Förderung durch das Konsortium „ERA Permed“

Gefördert wird das Verbundprojekt in einer Höhe von rund 1,6 Millionen Euro durch „ERA PerMed“, einem Konsortium aus 32 nationalen Förderorganisationen aus 23 Ländern sowie mehreren Regionen, die sich das Ziel gesetzt haben, die personalisierte Medizin in Europa voranzubringen und multidisziplinäre transnationale Forschungsprojekte zu koordinieren und zu fördern.
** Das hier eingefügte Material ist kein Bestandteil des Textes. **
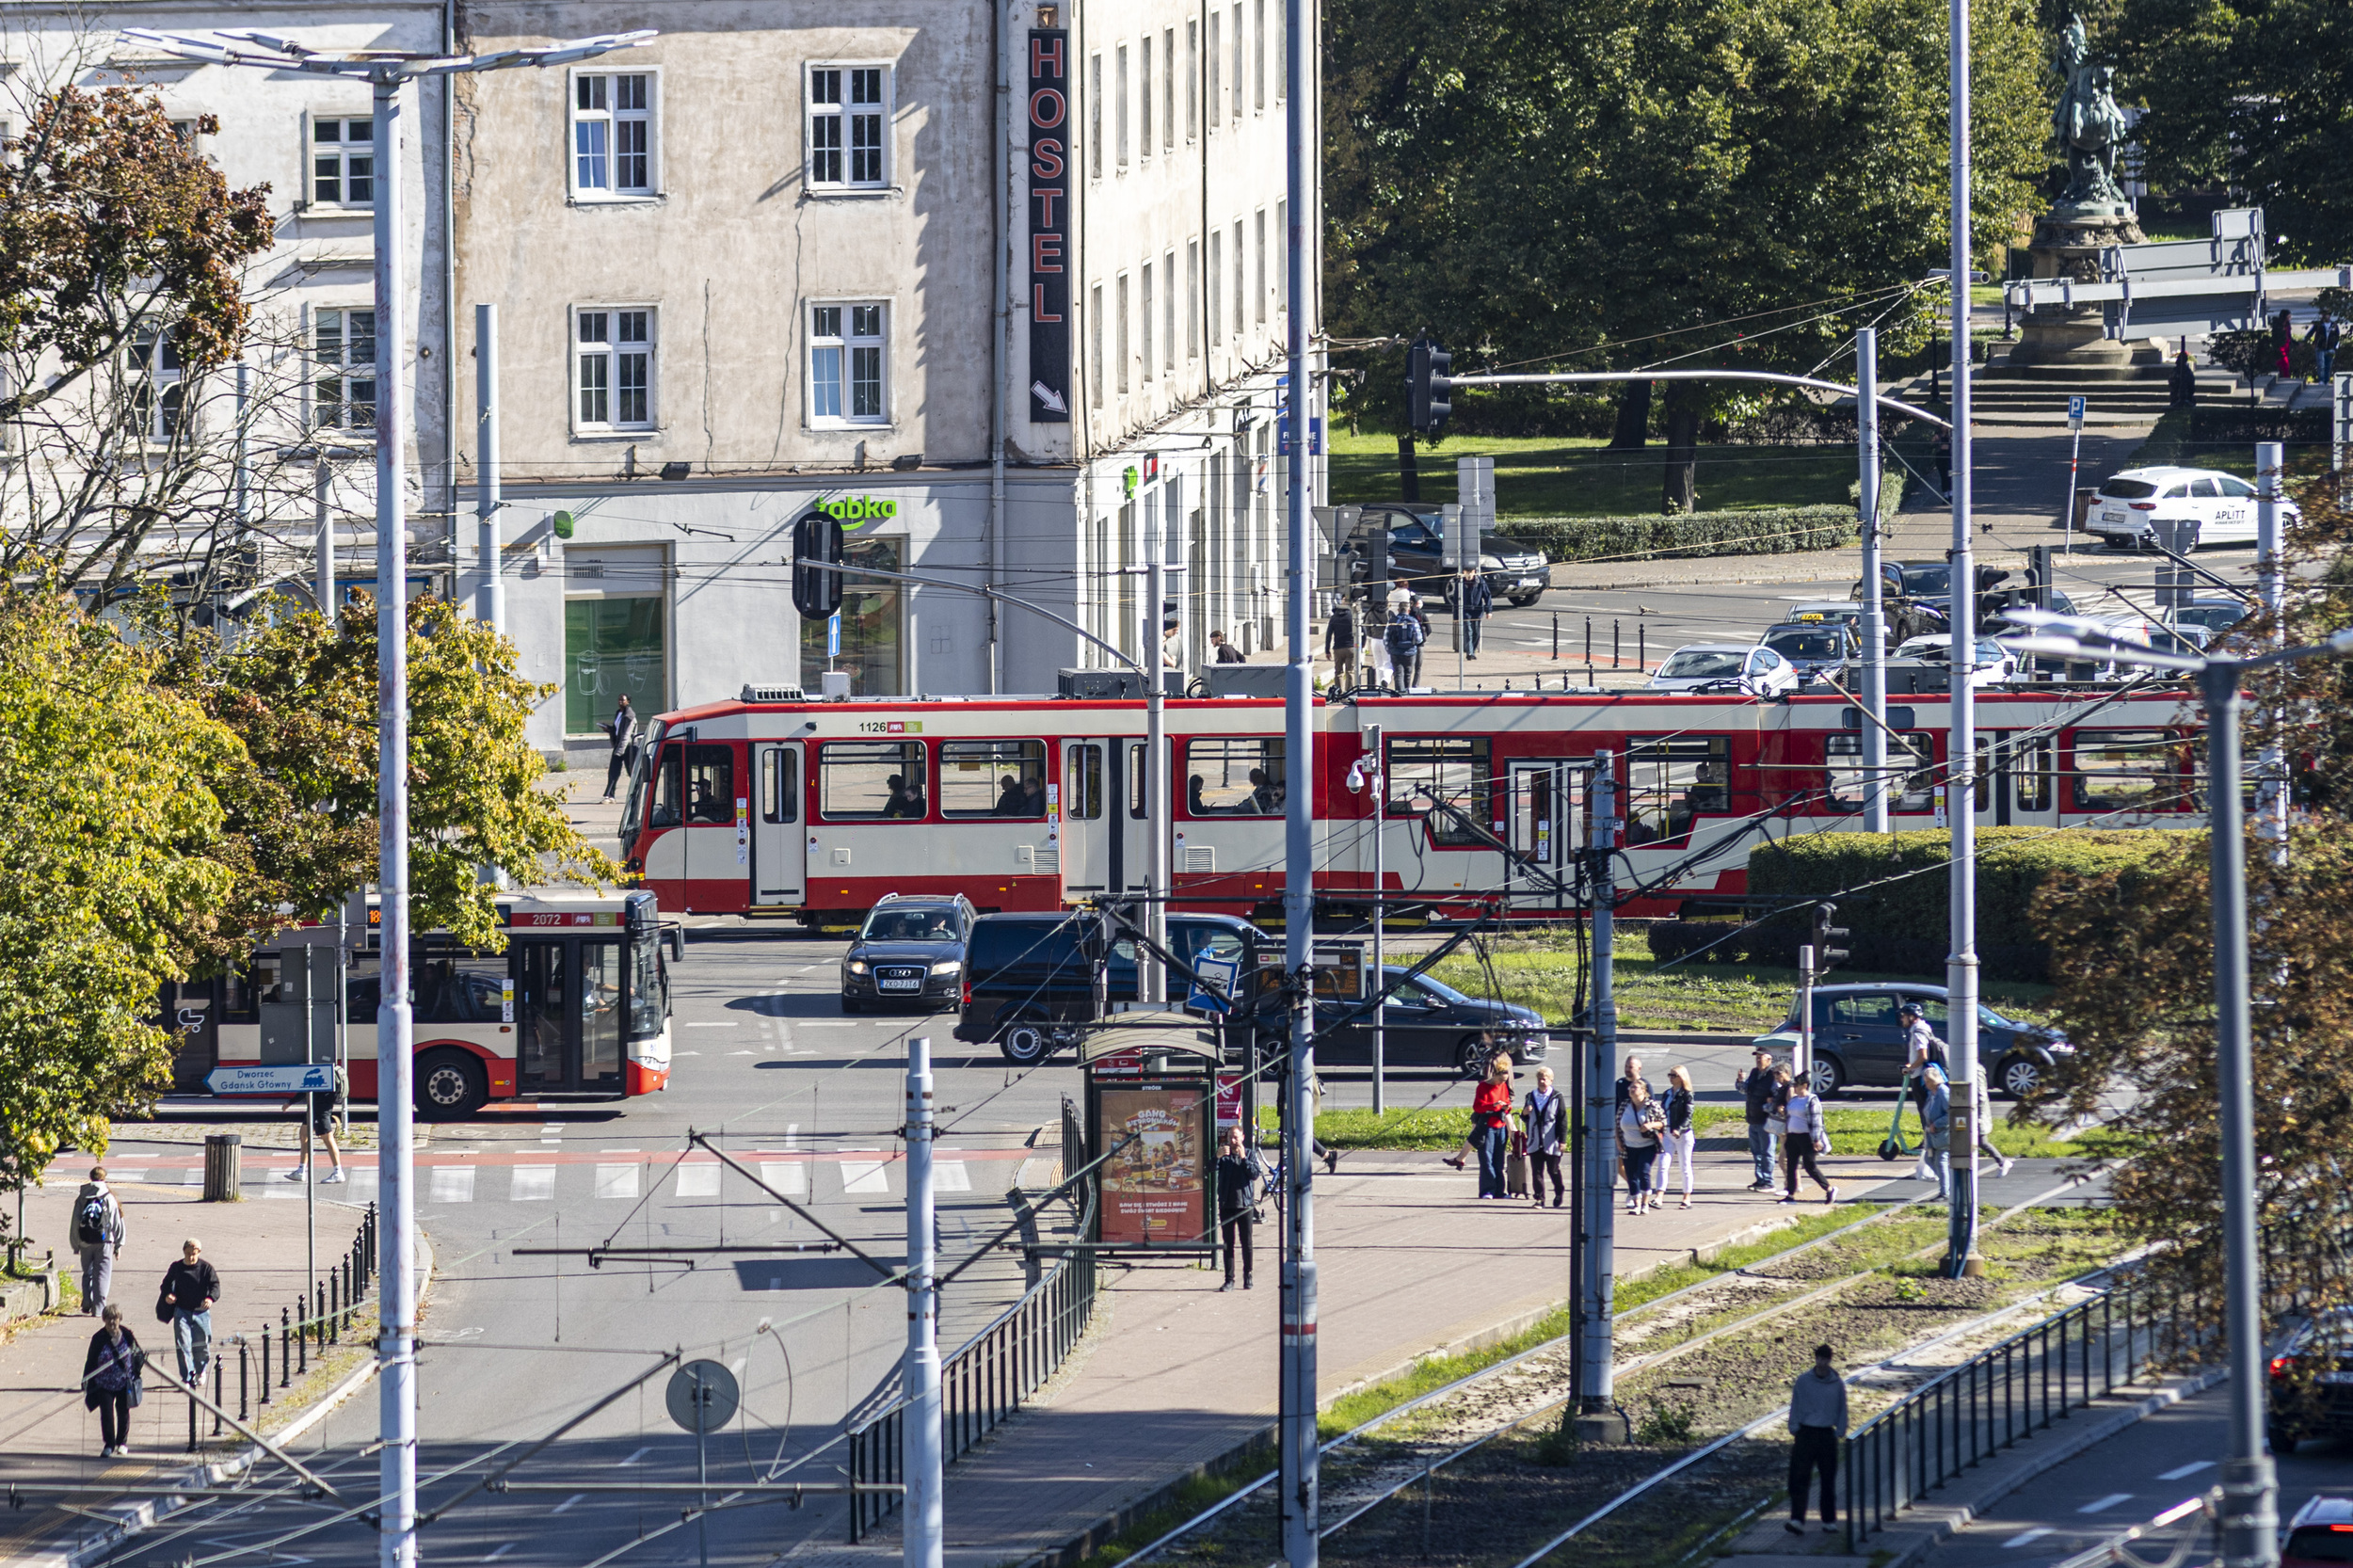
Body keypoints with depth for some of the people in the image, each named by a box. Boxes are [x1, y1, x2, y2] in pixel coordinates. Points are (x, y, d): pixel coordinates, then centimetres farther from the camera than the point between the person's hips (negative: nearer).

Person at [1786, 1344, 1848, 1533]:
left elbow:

Das Forschungsprojekt Artipro konnte sich in dem Bewerbungsverfahren erfolgreich gegen zahlreiche andere Bewerber durchsetzen – gerade einmal eines von zehn Projekten erfüllte die Förderungsbedingungen.

Internationale Zusammenarbeit

Koordiniert wird das Verbundprojekt durch das Institut für Klinische Pharmakologie unter der Leitung von Prof. Stingl.  Zu den Partnern gehören Maria Giulia Bacalini, PhD vom IRCCS Istituto delle Scienze Neurologiche di Bologna aus Italien, Ass. Prof. Roberto Viviani, PhD von der Universität Innsbruck aus Österreich, Prof. Noam Shomron, PhD von der Universität Tel Aviv aus Israel, Espen Molden, PhD vom Diakonhjemmet Hospital der Universität Oslo aus Norwegen, Dr. rer. nat. Catharina Scholl vom Bundesinstitut für Arzneimittel und Medizinprodukte (BfArM) aus Bonn und Nada Bozina, MD, PhD von der School of Medicine der Universität Zagreb aus Kroatien. Das Projekt wird am Institut für Klinische Pharmakologie der Uniklinik RWTH Aachen durch die beiden Doktoranden Marco Hoffmann und Jason-Christoph Rademacher betreut. Sie übernehmen das Einpflegen der bereits existierenden Studien in die Daten- und Analyseplattform, bearbeiten und ergänzen die Evidenzbasis zu Biomarkern und Datensätzen zum Ansprechen auf Antidepressiva und sind für Analysen individueller Patientenrisikoprofile für das Ansprechen und die Dosierung von Antidepressiva zuständig.